We see, however, relatively little analysis or discussion of how these changes are affecting the consumption of journalism by individuals. Questions that seem central to the very purpose of journalism remain either intuitive or unasked: Why do people even consume news? What are the fundamental elements of news, as experienced by the individual? What is the best way to organize news in terms of the individual needs that it addresses? How do the reasons for consuming news vary by individual, by context, by subject matter, etc? How well does the news environment satisfy those reasons? Are those reasons changing? The lack of obvious interest in these questions is particularly surprising given the vigorous search for innovative ways to offer value in the digital media environment, and suggests that it has been difficult to identify or articulate a ‘theory of news’ that could serve as a starting point for exploring the consumption side of the new marketplace for news.
It should come as no surprise that the hypothesis that I propose as the basis of a possible ‘theory of news’ is centered on the critical role of narrative, or story, in people’s perception of their world. While it is obvious that news is about ‘stories’ in the intuitive or colloquial sense, it is perhaps less obvious that the growing body of cross-disciplinary work on narrative can be directly and formally applied to understanding the consumption side of digital media or that such an understanding of news consumption might be used to produce useful media products.
Take, for example, an experience that is probably familiar to anyone who consumes news from many different online sources (news sites, Twitter, Facebook, personalized streams, news apps, blogs, etc.). This behavior can be interpreted as being about seeking new stories that are interesting to that consumer and seeking new developments in interesting stories that the consumer is already aware of.
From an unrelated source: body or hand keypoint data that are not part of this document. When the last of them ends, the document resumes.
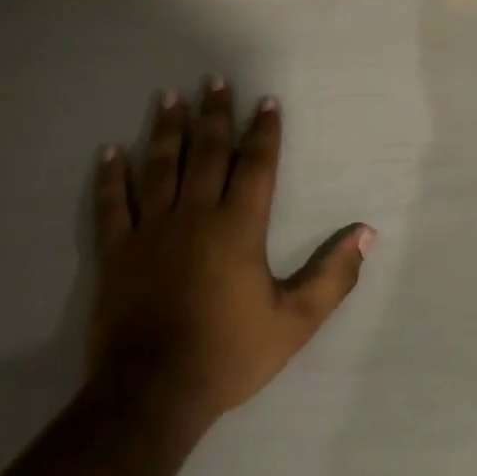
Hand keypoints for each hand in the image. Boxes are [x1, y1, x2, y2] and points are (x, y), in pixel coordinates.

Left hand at [88, 80, 373, 430]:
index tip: (266, 101)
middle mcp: (195, 214)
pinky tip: (110, 151)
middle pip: (208, 151)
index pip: (256, 164)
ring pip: (161, 166)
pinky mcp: (117, 252)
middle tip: (214, 80)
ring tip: (169, 96)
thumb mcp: (294, 321)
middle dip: (214, 113)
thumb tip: (366, 233)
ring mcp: (151, 230)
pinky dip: (111, 176)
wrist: (151, 395)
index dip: (263, 130)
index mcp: (238, 225)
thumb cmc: (227, 354)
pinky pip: (113, 204)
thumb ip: (333, 276)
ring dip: (167, 129)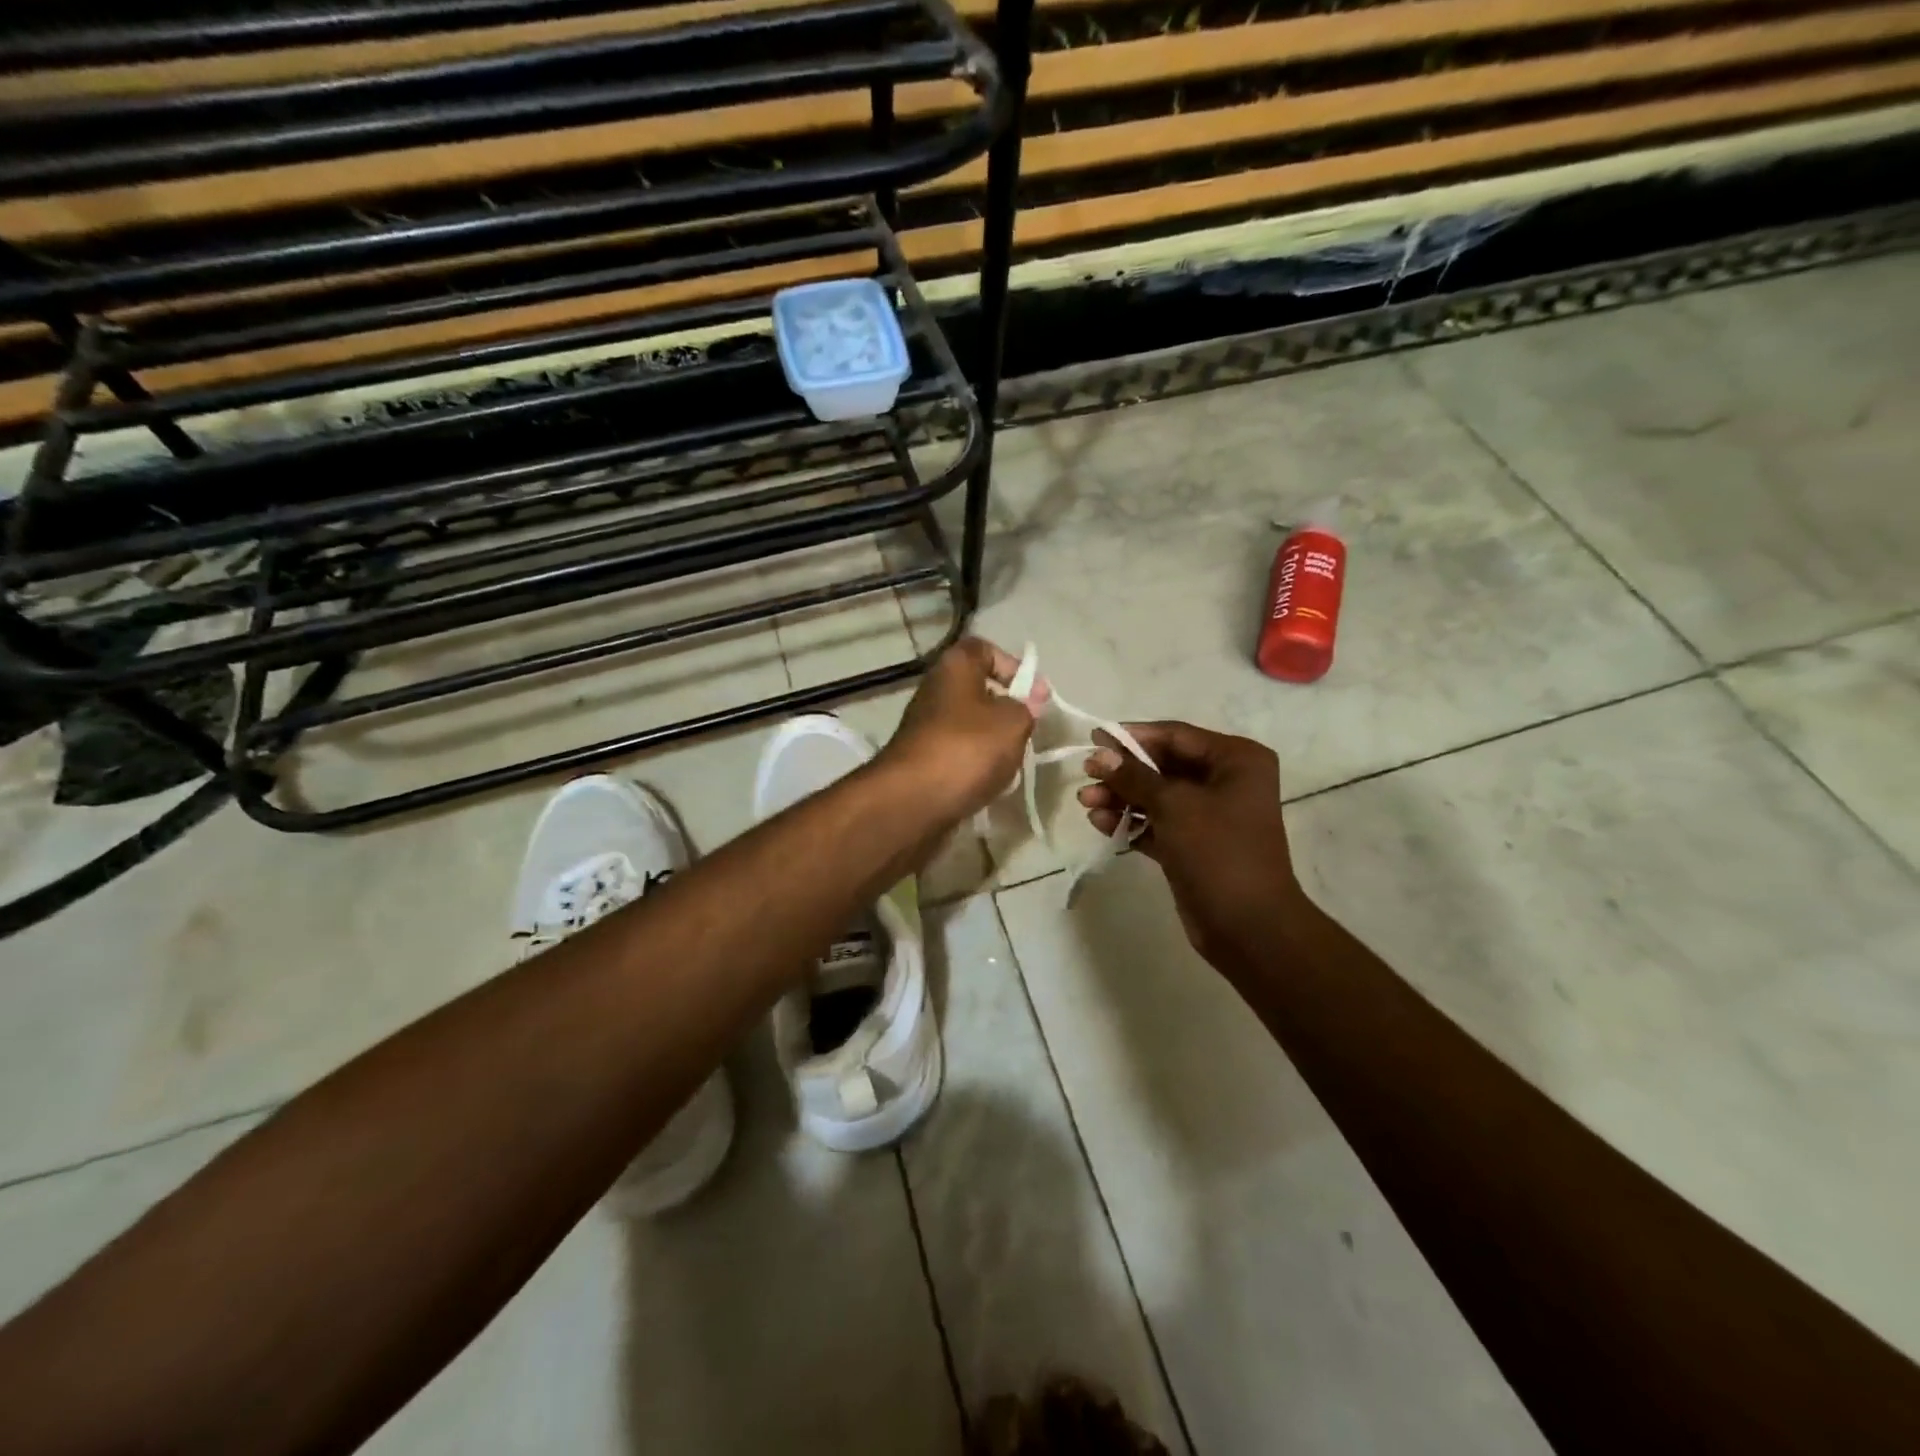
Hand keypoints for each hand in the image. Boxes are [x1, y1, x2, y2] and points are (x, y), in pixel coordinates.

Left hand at [878, 637, 1040, 824]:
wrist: (912, 800)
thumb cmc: (967, 748)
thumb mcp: (1012, 723)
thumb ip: (1028, 706)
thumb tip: (1033, 696)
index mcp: (954, 667)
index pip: (984, 649)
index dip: (1011, 665)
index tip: (1032, 693)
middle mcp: (934, 690)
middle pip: (976, 689)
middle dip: (1004, 709)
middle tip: (1025, 729)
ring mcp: (924, 726)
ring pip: (968, 724)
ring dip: (991, 740)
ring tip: (1009, 761)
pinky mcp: (921, 759)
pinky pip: (956, 752)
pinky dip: (973, 764)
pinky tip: (986, 781)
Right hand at [1077, 721, 1304, 968]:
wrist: (1248, 926)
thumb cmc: (1218, 852)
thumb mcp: (1174, 806)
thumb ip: (1134, 776)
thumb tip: (1100, 754)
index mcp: (1236, 760)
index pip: (1175, 735)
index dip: (1133, 736)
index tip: (1093, 738)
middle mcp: (1226, 781)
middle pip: (1163, 765)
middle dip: (1123, 772)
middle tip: (1086, 775)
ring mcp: (1210, 815)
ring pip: (1157, 796)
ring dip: (1121, 798)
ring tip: (1086, 803)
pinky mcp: (1193, 844)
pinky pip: (1157, 823)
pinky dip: (1131, 822)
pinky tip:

As the consumer develops an interest in a particular story they must therefore personally ‘de-duplicate’ events across multiple documents in order to construct the full story in their mind, and their personal experience in doing this becomes something like ‘knew that’ – ‘knew that’ – ‘knew that’ – ‘thats new!’ -‘knew that’ – ‘knew that’, etc. They are forced, in effect, to act as their own editors – a new role for consumers that was much less necessary in the pre-digital media environment. This frustrating experience is exacerbated by the very tools provided by digital media sites in an effort to simplify the discovery of interesting content, such as document-oriented topic clustering, entity-based personalization of news streams or search tools. From the consumer’s perspective navigation and consumption based on stories and their constituent events rather than on documents would probably be more satisfying.